CHIA reports that nearly a quarter of Massachusetts residents had a behavioral health diagnosis in 2024. MassHealth had the highest share, at 32.7 percent, followed by commercial coverage at 22.4 percent.8 More than 1 in 6 residents also reported paying entirely out of pocket for their most recent behavioral health visit, often because providers did not accept their insurance.9
That matters well beyond the behavioral health system itself. Patients with behavioral health needs, neurocognitive challenges, substance use conditions, or a need for closer supervision have long faced some of the most difficult discharge pathways. What the new report makes clear is that these pressures are continuing inside a broader environment of rising costs and uneven access.
As more patients are directed home, those gaps become harder to ignore. The issue is not simply whether a patient can be discharged. It is whether the right supports exist once they get there.
Where the system slows
The pattern is increasingly familiar. A patient stabilizes in the hospital. Discharge planning begins. The next setting—home health, community-based support, behavioral health follow-up, family coordination—is not fully in place.
That is where cost growth, affordability pressures, and operational strain start to converge. Families are paying more. Plans are losing money on a per-member basis. Hospitals are operating on thin or negative margins.45 And the care system beyond the hospital is being asked to manage more complexity than it was designed for.
For care at home, that raises a more pointed question: not simply how much capacity exists, but what kind of capacity exists.
What this signals for care at home
The direction of travel is clear. More care is being delivered outside the hospital. More of it is expected to happen in outpatient and home-based settings. And a growing share of patients arriving there bring behavioral health, social, and coordination needs that do not fit neatly into older models of care.

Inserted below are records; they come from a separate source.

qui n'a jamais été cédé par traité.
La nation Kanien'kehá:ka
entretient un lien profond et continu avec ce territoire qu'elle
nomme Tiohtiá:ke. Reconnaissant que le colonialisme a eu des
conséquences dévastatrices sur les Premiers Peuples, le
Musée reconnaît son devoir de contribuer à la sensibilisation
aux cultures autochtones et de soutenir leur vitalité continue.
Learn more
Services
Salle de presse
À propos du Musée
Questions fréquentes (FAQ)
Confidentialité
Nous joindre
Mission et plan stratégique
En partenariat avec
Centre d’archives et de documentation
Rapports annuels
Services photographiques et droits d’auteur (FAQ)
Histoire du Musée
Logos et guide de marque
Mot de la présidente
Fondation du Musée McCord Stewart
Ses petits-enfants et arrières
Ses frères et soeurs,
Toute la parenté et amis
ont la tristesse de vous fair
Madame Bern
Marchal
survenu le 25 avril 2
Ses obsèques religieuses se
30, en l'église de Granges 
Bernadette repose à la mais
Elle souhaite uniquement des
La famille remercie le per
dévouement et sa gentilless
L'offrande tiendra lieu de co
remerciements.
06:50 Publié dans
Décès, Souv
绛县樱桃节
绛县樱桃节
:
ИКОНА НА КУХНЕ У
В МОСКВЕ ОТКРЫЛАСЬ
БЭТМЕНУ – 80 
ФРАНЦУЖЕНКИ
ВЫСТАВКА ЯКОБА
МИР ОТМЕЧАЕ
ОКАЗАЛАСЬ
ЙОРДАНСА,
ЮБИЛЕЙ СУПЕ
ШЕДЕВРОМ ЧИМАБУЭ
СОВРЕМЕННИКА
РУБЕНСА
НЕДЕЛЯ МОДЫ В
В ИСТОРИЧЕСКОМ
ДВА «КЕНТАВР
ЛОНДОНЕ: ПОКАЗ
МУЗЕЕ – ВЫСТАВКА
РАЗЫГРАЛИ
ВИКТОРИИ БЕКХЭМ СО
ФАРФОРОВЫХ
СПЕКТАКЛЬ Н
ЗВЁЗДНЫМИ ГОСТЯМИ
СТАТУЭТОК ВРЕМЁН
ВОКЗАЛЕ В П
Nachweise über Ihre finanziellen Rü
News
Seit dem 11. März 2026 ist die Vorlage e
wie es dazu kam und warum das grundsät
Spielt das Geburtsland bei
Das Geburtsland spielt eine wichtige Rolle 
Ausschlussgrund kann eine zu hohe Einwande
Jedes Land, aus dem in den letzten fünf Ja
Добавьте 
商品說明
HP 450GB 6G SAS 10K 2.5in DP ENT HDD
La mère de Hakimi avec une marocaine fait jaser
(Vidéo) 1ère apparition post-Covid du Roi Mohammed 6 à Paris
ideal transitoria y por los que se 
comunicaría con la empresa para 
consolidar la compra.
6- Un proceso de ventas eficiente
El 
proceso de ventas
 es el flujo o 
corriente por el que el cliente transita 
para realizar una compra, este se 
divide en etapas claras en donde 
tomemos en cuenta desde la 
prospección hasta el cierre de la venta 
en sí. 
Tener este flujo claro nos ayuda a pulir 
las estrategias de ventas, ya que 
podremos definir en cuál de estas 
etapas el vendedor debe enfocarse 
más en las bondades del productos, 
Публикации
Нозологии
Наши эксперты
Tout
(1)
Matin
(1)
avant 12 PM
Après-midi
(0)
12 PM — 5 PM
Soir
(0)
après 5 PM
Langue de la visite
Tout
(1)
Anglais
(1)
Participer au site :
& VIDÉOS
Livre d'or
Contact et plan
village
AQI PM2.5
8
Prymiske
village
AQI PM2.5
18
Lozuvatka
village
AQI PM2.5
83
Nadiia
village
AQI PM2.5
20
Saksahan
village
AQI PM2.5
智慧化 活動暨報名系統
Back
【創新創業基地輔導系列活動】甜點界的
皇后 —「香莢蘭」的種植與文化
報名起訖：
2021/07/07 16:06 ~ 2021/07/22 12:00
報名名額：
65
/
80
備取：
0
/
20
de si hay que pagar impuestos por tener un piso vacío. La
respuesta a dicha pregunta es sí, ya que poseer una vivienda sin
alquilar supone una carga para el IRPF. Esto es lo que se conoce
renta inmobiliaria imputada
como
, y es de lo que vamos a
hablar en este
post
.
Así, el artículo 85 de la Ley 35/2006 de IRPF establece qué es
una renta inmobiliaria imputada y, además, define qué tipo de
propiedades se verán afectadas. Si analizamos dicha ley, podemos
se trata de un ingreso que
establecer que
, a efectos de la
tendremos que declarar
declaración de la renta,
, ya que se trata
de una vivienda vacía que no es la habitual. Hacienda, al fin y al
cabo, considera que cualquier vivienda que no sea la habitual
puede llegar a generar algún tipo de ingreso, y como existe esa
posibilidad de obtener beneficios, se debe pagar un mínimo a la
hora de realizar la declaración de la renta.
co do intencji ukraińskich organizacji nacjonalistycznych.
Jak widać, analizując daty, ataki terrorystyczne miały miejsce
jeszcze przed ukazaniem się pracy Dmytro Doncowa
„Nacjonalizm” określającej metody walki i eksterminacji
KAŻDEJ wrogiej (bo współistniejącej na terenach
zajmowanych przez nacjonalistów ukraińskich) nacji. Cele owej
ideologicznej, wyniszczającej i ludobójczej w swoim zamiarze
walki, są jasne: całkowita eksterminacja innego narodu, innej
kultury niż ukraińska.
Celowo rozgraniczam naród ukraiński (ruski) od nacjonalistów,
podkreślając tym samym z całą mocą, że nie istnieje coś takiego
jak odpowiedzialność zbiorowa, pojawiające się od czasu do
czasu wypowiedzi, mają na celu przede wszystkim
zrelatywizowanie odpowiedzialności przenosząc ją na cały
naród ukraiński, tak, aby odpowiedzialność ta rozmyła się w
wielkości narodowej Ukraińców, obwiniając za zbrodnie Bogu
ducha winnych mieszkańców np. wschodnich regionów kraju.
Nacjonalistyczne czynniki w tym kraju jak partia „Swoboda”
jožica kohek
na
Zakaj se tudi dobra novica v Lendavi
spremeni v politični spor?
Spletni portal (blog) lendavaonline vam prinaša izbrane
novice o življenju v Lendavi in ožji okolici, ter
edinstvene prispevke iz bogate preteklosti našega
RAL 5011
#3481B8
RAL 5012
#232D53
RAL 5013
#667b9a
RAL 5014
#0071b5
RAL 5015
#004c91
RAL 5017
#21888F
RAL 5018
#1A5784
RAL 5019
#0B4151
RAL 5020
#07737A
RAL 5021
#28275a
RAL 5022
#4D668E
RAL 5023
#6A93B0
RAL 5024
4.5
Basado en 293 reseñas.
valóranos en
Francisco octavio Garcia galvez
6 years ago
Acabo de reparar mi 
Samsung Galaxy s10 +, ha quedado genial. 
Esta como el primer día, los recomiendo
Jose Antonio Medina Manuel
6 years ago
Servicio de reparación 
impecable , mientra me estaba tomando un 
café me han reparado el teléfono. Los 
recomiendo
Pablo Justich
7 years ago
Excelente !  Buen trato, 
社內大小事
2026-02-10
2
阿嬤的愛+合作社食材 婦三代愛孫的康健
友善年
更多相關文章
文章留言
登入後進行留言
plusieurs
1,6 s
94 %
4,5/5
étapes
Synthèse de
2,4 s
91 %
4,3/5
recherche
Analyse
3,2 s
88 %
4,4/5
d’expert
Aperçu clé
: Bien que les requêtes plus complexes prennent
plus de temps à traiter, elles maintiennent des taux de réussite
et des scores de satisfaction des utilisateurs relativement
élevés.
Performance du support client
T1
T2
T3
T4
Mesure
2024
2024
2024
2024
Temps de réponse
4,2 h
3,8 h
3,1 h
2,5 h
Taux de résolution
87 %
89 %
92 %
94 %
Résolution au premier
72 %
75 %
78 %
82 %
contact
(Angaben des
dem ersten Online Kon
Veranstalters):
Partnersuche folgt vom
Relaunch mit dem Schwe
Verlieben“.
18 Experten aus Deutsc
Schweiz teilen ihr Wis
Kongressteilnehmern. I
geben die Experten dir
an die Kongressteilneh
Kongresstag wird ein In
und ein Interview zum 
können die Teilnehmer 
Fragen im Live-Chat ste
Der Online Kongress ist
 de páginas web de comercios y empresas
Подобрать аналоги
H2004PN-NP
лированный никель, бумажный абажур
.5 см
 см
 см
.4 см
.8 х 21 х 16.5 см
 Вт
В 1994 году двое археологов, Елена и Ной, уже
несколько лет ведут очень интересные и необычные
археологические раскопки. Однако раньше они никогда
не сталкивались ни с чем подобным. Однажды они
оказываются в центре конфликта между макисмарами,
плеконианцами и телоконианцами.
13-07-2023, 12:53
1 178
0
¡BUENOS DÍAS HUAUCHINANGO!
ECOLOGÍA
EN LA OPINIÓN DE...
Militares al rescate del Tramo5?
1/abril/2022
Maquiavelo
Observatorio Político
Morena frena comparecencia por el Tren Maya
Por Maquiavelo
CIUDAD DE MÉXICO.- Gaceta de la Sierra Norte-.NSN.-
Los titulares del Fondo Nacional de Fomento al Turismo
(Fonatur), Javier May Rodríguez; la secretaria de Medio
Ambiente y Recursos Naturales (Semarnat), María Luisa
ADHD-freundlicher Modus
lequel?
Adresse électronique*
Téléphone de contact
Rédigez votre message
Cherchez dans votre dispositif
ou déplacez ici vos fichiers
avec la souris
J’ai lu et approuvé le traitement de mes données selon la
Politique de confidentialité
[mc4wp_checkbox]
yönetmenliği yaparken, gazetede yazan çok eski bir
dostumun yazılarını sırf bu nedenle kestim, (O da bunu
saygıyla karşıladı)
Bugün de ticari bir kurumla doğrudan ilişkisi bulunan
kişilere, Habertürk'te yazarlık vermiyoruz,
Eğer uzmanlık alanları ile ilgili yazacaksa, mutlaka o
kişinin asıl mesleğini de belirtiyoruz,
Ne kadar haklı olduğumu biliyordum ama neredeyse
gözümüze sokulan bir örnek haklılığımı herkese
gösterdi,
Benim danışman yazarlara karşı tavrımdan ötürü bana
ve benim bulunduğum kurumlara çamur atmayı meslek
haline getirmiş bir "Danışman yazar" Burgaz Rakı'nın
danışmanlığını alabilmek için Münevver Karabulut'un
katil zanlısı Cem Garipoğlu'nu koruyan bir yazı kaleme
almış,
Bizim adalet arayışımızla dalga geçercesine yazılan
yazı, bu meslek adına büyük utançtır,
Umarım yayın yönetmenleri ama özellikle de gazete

That does not mean the answer is simply more volume. It means the system will need stronger home-based capacity, more intentional partnerships, and better alignment between medical, behavioral, and community-based services.
The latest state data is, in one sense, a spending story. But for providers focused on care at home, it is also a readiness story—about whether Massachusetts is building the kind of downstream capacity the next phase of care now requires.
Notes & Sources
- CHIA reported 2024 total health care expenditures of $83.3 billion and $11,663 per capita, with 5.7% per-capita growth from 2023.
- CHIA reported that Massachusetts exceeded the health care cost growth benchmark for the fourth consecutive year in 2024.
- Pharmacy and hospital outpatient spending were the leading drivers of total health care expenditure growth in 2024.
- Employer-sponsored premiums rose in 2024, member cost-sharing increased, and affordability pressures persisted across Massachusetts households.
- CHIA reported a statewide acute hospital median operating margin of -2.0% in hospital fiscal year 2024.
- CHIA reported that inpatient discharges and emergency department visits have stabilized below pre-pandemic levels while average length of stay has declined.
- CHIA’s report notes growth in “other medical” spending, including long-term care, home health, and community health services.
- Nearly one-quarter of Massachusetts residents had a behavioral health diagnosis in 2024; the share was highest in MassHealth.
- CHIA reported that more than 1 in 6 residents paid entirely out of pocket for their most recent behavioral health visit, often tied to insurance acceptance issues.